▸ Task requirements
Carry on the post about tweaking Windows for better performance, picking up after its last sentence.

Services that you don't necessarily need take up a lot of system memory. For the most part, this is what I tweak whenever I install a new system for myself. Here's two guides that I've used in the past.
I've tried using tweak programs, but they don't seem to give me any noticeable performance gains. Disabling services left me with the same functionality I had before with less memory usage.
You might also try pagefile/partitioning tweaking. For example, many users put their windows installation on a seperate partition (usually 5-10 gigs large) then put their software and other files on another, larger partition.
Depending on how many physical harddrives you have in your computer, spreading out the page file can increase performance as well. Just google a guide for pagefile tweaking.
Also, as naalo said, go to start - run, and type msconfig. The startup tab has all the programs starting up with your computer, keep it low, only the essentials really. If you don't know what an item is, either google it or ask around, you'll almost always find your answer.

▸ Dataset section
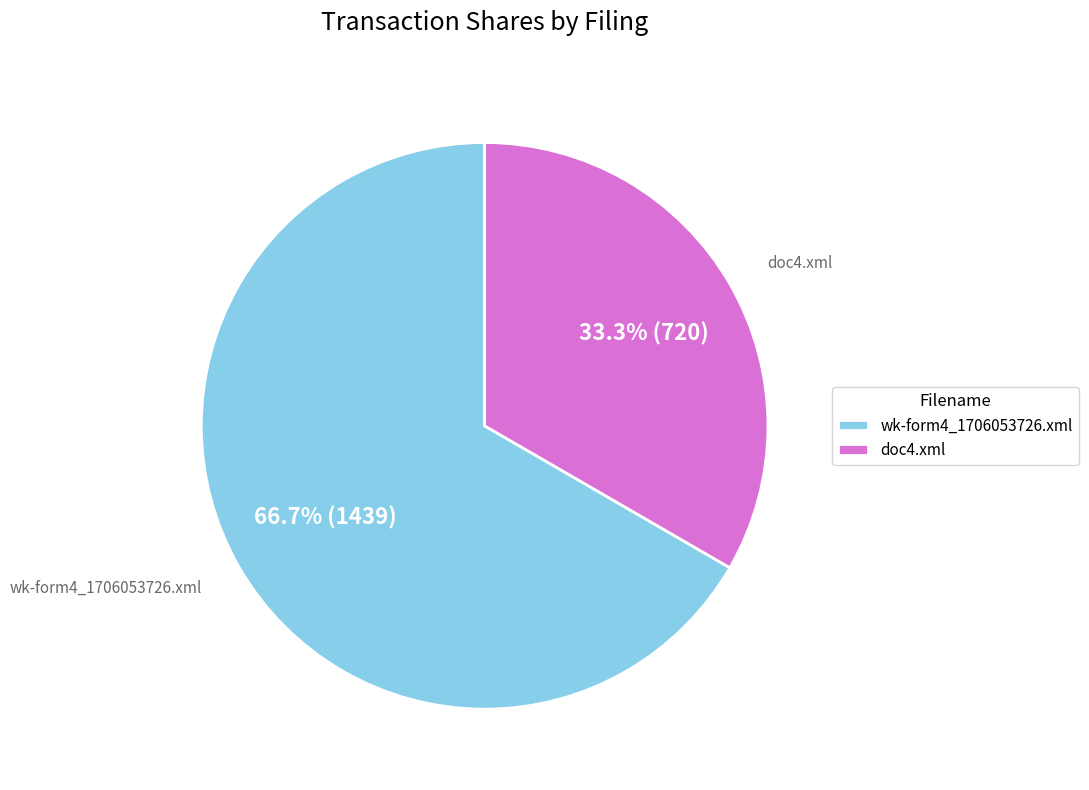

Is there any slice that represents more than half of the pie?

Yes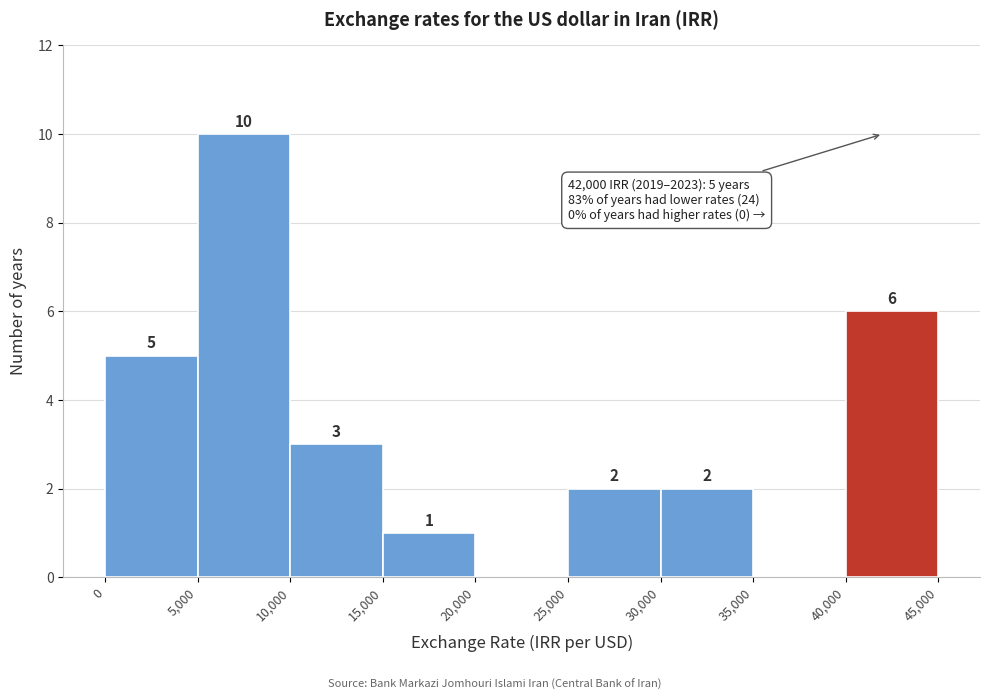

Which range on the x-axis has the tallest bar?

5,000 to 10,000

▸ Solved exercise
First: If you're experiencing a slow down, its could be a possilbility due to hijackers, spyware, malware and such. Firstly, always keep your computer update on the lastest spybot update, adware etc. Keeping your computer clean of spyware is the first thing you wanna do.
Second:, As everyone has said, only use the programs that you want on startup. Having, Window's Live programs are quite the pesty ones on start up, especially WML. (Window's Messenger Live
Third of all, you want to defragment your drives once in a while to keep them clean.
Fourth: For your main windows drive, the one that you have windows installed, I usually have about 70 percent of free space on the hard drive that keeps the computer running optimal.
For me and performance tweaks (which I did/do use Mini!) I always tried to get the running processes down, mainly system programs and services. Black Viper's site being the main/famous one to help with that.
For the actual install, i.e. how much hard drive space it used. There's guides on Neowin for slimming it down manually, and getting rid of the crap you don't need.
"First: If you're experiencing a slow down, its could be a possilbility due to hijackers, spyware, malware and such. Firstly, always keep your computer update on the lastest spybot update, adware etc. Keeping your computer clean of spyware is the first thing you wanna do."
I'd recommend "Uniblue Powersuite" to help with this.
-Get the "Startup" control panel extension by Mike Lin. Programs have a nasty tendancy to use the registry to open at startup so you can't disable them, unless you get this little-known but powerful extension.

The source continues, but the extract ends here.